- Mike Ricci
The Final Game
There is an age-old debate in professional sports: is it better to leave at the top of your game or to play as long as your body will allow? Fans love to take shots at Patrick Ewing on the Orlando Magic or Shaq with the Boston Celtics (or Cleveland Cavaliers…or Phoenix Suns…or…) but who are we to say they should stop doing what they love simply because they aren’t at the peak we will personally romanticize over and over for the next 60 years?
Let’s be honest, final games are rarely remembered after the fact. Nobody has that fairytale ending. Michael Jordan had the perfect ending and even he couldn’t shake the allure of returning two or three seasons later to a team he had never suited up with.
So with Kobe Bryant set to call it a career tomorrow night at the Staples Center, I thought it was a good time to look back at some other h̶i̶s̶t̶o̶r̶i̶c̶̶ final career games for NBA legends.
April 16, 2003
I’ll always defend Jordan’s tenure with the Washington Wizards as significantly better than people remember it being. In his final season at age 39, MJ played in all 82 regular season games averaging 37 minutes per game while scoring 20 per game and pulling down 6 rebounds. Look, he wasn’t the same player he was in 1998 with the Bulls—but holy hell—look at those numbers again. I contend he could’ve maintained an average of 15 points per game well into his mid 40s. I digress.
In his final game, Jordan played 28 minutes and scored 15 points. If you’re going to criticize him for anything it’s that ultimately it was a meaningless game (although you’d still be grasping at straws—look at the roster). His final points came from the free throw line as Eric Snow intentionally fouled Jordan with 1:45 remaining in the game. Michael hit both free throws and was removed from the game to a standing ovation that lasted a few minutes.
Buzzer. Media swarms Jordan. Exit.
May 3, 1987
Bucks 102, 76ers 89
Philadelphia made it to the 1987 NBA Playoffs as the fifth seed in the Eastern Conference thanks in large part to a 23 year old Charles Barkley (we’ll fast forward to his final game in a bit), Maurice Cheeks, and a 36 year old Dr. J. Their first round series against the Milwaukee Bucks went the distance and in game five (note to anyone born after 1994: first round series used to be best of five) Erving posted 24 points, 4 rebounds, and 3 steals although it wasn’t enough to stop the glorious Jack Sikma and his glorious perm who exploded for 18 points and 21 rebounds in the clincher, a 102-98 Milwaukee win.
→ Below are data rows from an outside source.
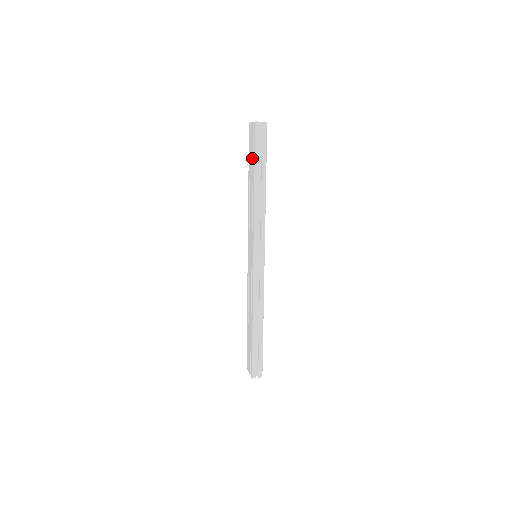
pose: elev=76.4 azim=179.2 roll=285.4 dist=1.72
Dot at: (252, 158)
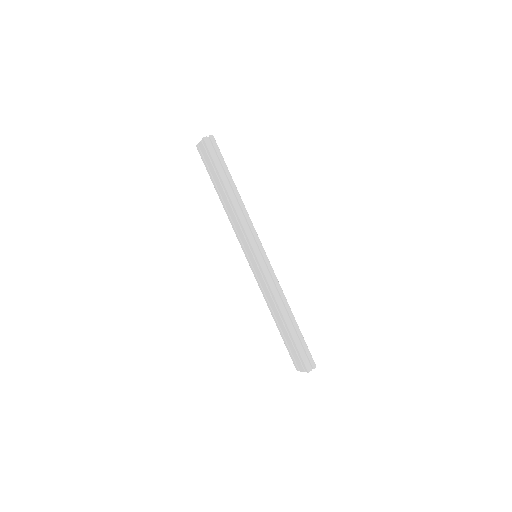
Dot at: (213, 171)
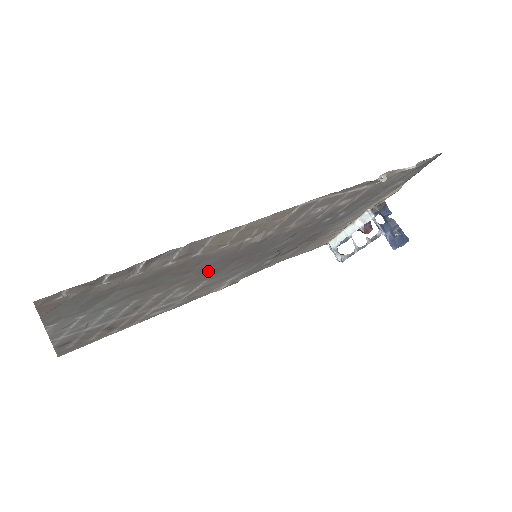
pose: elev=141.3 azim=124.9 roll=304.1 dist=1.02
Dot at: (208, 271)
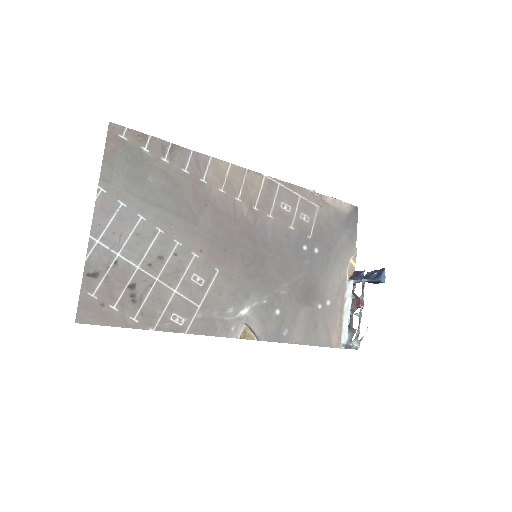
Dot at: (217, 240)
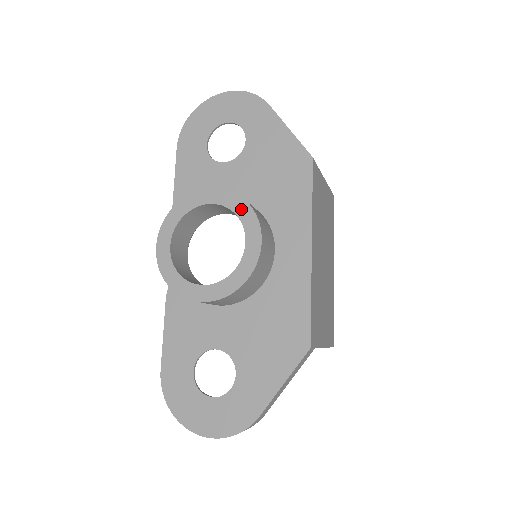
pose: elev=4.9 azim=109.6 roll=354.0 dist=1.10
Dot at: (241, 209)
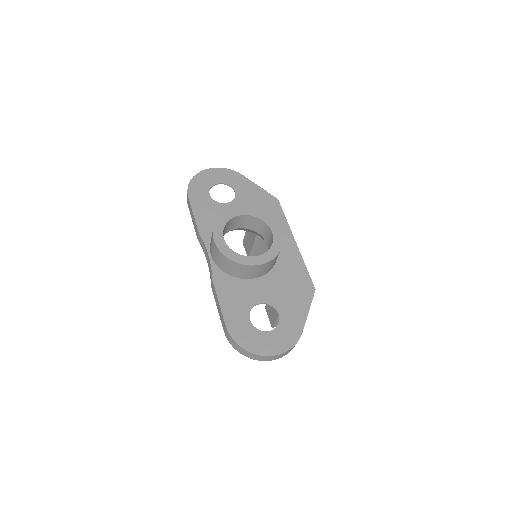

Side note: look at the highlights of this game and try to not be aggravated by a green clad Bucks team playing on a red accented home court—drives me nuts watching.
May 19, 2005
In was wasn’t even close to the most memorable Pistons-Pacers game from that season, Miller wrapped up his storied career with a loss in game six of the Eastern Conference semi-finals against the eventual conference champion. Reggie threw it back to his mid-90s self by scoring a team-high 28 points but Detroit just pulled away in the fourth quarter.
May 2, 1996
Consider this for a moment…this was the last Lakers game played before the Kobe Bryant era. Now that you’ve considered that, I’ll be over here looking at Magic’s game logs from his 1996 comeback (spoiler: it was pretty good).
It had been four full seasons since Magic stepped away from the NBA after announcing he was HIV positive. The comeback wasn’t the abject failure I remember it being at the time. Magic averaged 14.6 points, 5.7 rebounds, and 6.9 assists in 30 minutes per game and included a suspension after he bumped a referee after arguing a non-call. After the season, Magic retired (reretired?) and told reporters, “I am going out on my terms. Something I couldn’t say when I aborted a comeback in 1992”.
April 19, 2000
Grizzlies 96, Rockets 92
After rupturing a quadriceps tendon during a game in early December, Charles Barkley’s career seemed to be over. But Barkley rehabbed the injury in order to make an appearance during the season finale against Vancouver on April 19. Everyone in the building knew it was Chuck’s final game and immediately after scoring a basket, Barkley walked off the court for the final time.
Watch the above video. Didn’t Inside the NBA seem empty without Barkley commenting?
June 15, 2003
This has to be the recent gold standard for final career games, right? With a chance to win a second career championship, David Robinson left everything out on the court (clichés!) by way of 13 points, 17 rebounds and 2 blocks (in a season that saw him average 8.5 and 7.9). Nothing I can type would do Robinson any justice. Watch the video in all of its glory.
May 9, 2011
Heat 98, Celtics 90 OT
This game didn’t necessitate much of a write up. It was a game four loss to the Heat but due to injury, Shaq never played again in the series and the Celtics eventually lost. Not the most dramatic ending. But he made up for it during his career.